Privacy Statement
The policy of the North Dakota State University Information Technology Services (ITS) is to respect the privacy of all users of information technology services. This electronic privacy statement is intended to inform the ITS clients of ITS information gathering and usage practices.
North Dakota University System Policy and Procedure, 1901.2, NDSU Policies and Procedures 158 and 710, federal and state laws, and the NDSU Information Technology Services Confidential Information Agreement take precedence over this privacy statement.
Use of Information
Electronic records needed to support ITS functions are retained, managed, and accessible in accordance with established records disposition authorizations to the extent permitted or authorized by law. Electronic records will be identified, managed, protected, and retained as long as they are needed to meet administrative, fiscal, or legal requirements.
Public Disclosure
Electronic records stored and received by ITS are subject to the access and confidentiality provisions of state and federal law. ITS provides security and privacy for information stored and received on its systems and services. In addition, the following information provided to ITS is protected from disclosure to the public: personal, copyright, research, trademark, and proprietary information; unless otherwise specified by the owner. Information not specifically addressed in this document may be disclosed pursuant to the North Dakota Open Records Law.

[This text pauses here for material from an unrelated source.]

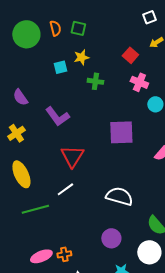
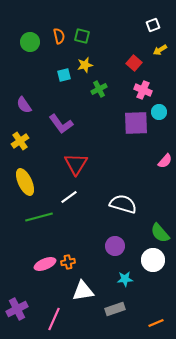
green circle: (26, 34) -> (30, 42), size x0.7
green cross: (95, 81) -> (99, 89), turned -35
purple square: (121, 132) -> (136, 123), moved

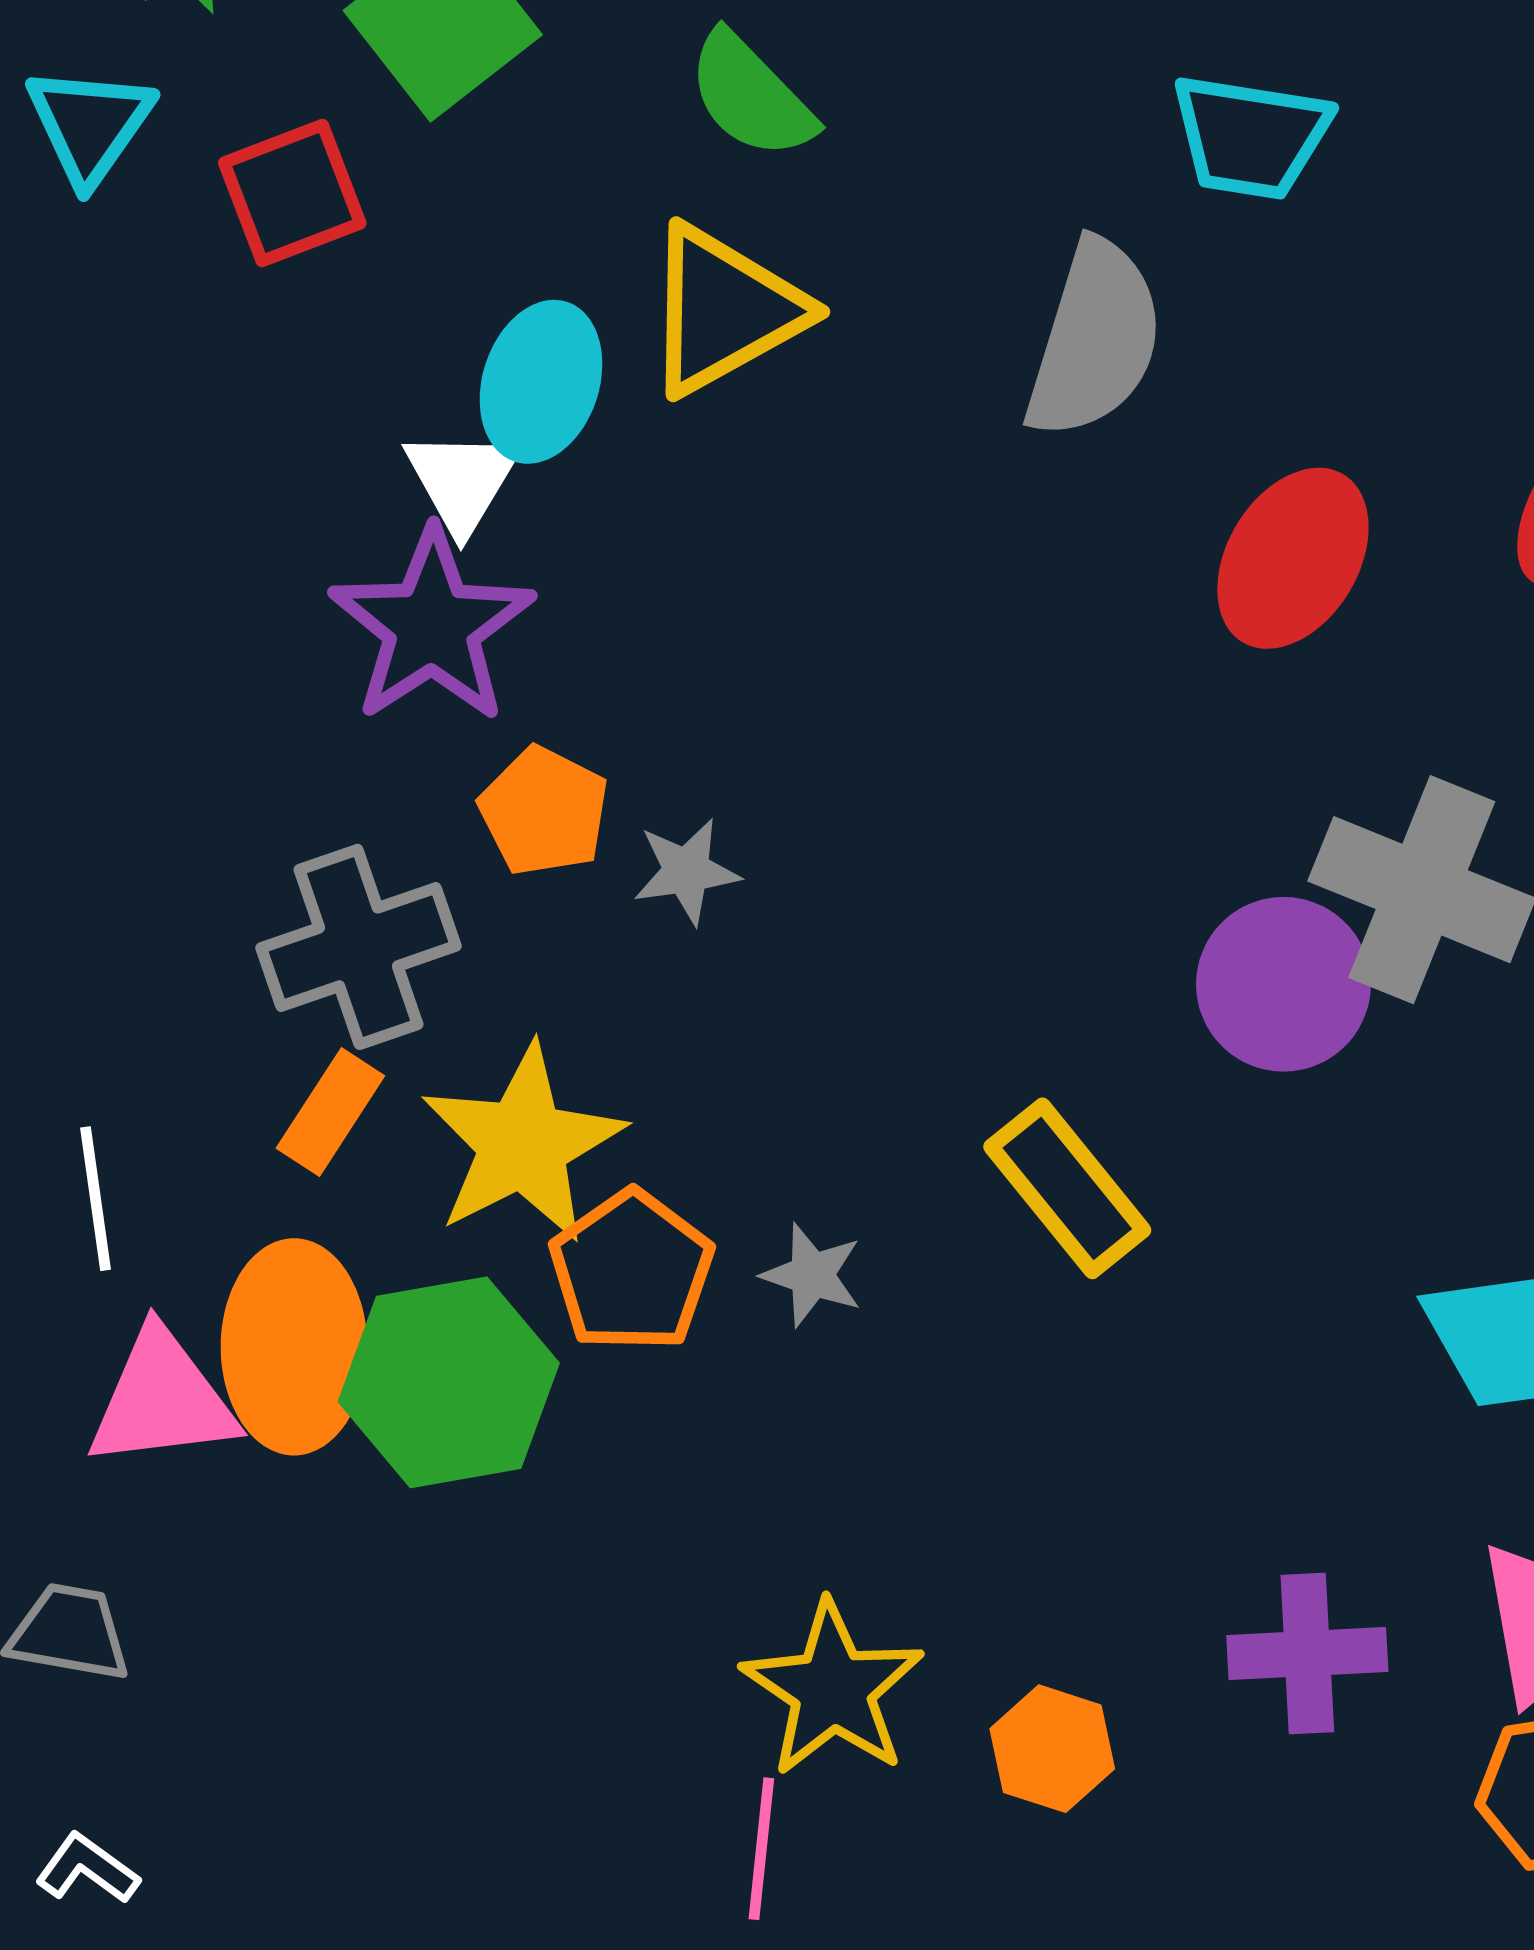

North Dakota law specifies in NDCC Ch.44-04-18 that "Except as otherwise specifically provided by law, all records of a public entity are public records, open and accessible for inspection during reasonable office hours." All information provided to, stored, or collected electronically that is not specifically exempted by state or federal law should be considered as an "open record" and may be released upon any request of the public.
Network Traffic Logs
In the course of ensuring network security and consistent services for all ITS clients, ITS employs software programs to do such things as monitor network traffic, identify unauthorized access to nonpublic information, enforce access rights and user quotas, detect computer vulnerabilities, and other software that might damage university computers. In the course of such monitoring, the information detected from these activities is used only for monitoring for compliance with law and policy and for the purpose of maintaining the security and performance of NDSU's networks and computer systems. Personally identifiable information from these activities is not released to any party without consent unless required or authorized by law.
Desktop Services
In the course of ensuring network security and consistent services, it may be necessary to audit NDSU owned desktops regarding
In the course of such an audit, personal, copyrighted, research, trademarked or proprietary data on the client's machine will not be purposely or intentionally reviewed unless there is valid and/or legal reason to do so.
Remote Desktop
The ITS LAN Group may install and maintain an application that will enable efficient and remote management and maintenance of the user's desktop. The application may also be used for the following:
At no time will personal, copyrighted, trademarked, proprietary, or research data on the client's machine be reviewed unless there is valid and/or legal reason to do so.
Server Logs
ITS servers (e.g., email servers, Web servers, etc.) routinely collect and store information from online visitors to facilitate management and improve service of the Web sites. This information includes the NDSU Web pages visited, the date and time of the visit, the Internet address (URL or IP address) of the referring site, the domain name and IP address from which the access occurred, the version of browser used, the capabilities of the browser, and search terms used on the search engines. ITS makes no attempt to identify individual visitors from this information; no personally identifiable information is released to external parties without consent unless required or authorized by law.
Cookies
Cookies are pieces of information stored by the Web browser on behalf of a Web site and returned to the Web site on request. The NDSU Web site(s) may use cookies for two purposes: to carry data about the current session at the site from one Web page to the next, and/or to identify to the site between visits. The cookie setting may be turned off in the computer's browser, or the browser may be set to send a request to the client prompting the client to accept the new cookie. Some pages may not function properly if the cookies are turned off. Unless otherwise notified on the NDSU Web site, ITS will not store data, other than for these two purposes, in cookies. Cookies remain on the computer. ITS does not store cookies or forward them to any external parties. Unless otherwise noted on the Web site, NDSU does not use cookies to track movement among different Web sites and does not exchange cookies with other entities.
NDSU provides links to other World Wide Web sites or resources. NDSU does not control these sites and sources, does not endorse them, and is not responsible for the availability, content, or delivery of services. In particular, external sites are not bound by NDSU's electronic privacy policy.
Collection of Information
ITS uses the collected information to respond appropriately to requests. Survey information collected may be used statistically to help ITS understand usage patterns and forecast requirements.
Information Voluntarily Provided by Clients
In the course of using the NDSU Web site, the client may choose to provide ITS with information to help ITS serve the client's needs. Personally identifiable information will only be used for the purpose indicated. Requests for information will be directed to the appropriate staff, and may be recorded to help ITS update services to better serve the client's requests. ITS will not sell, exchange or otherwise distribute personally identifiable information without prior authorization except to the extent required or authorized by law. ITS will not retain the information longer than necessary for normal operations. The purpose for all information will be disclosed through the appropriate media form.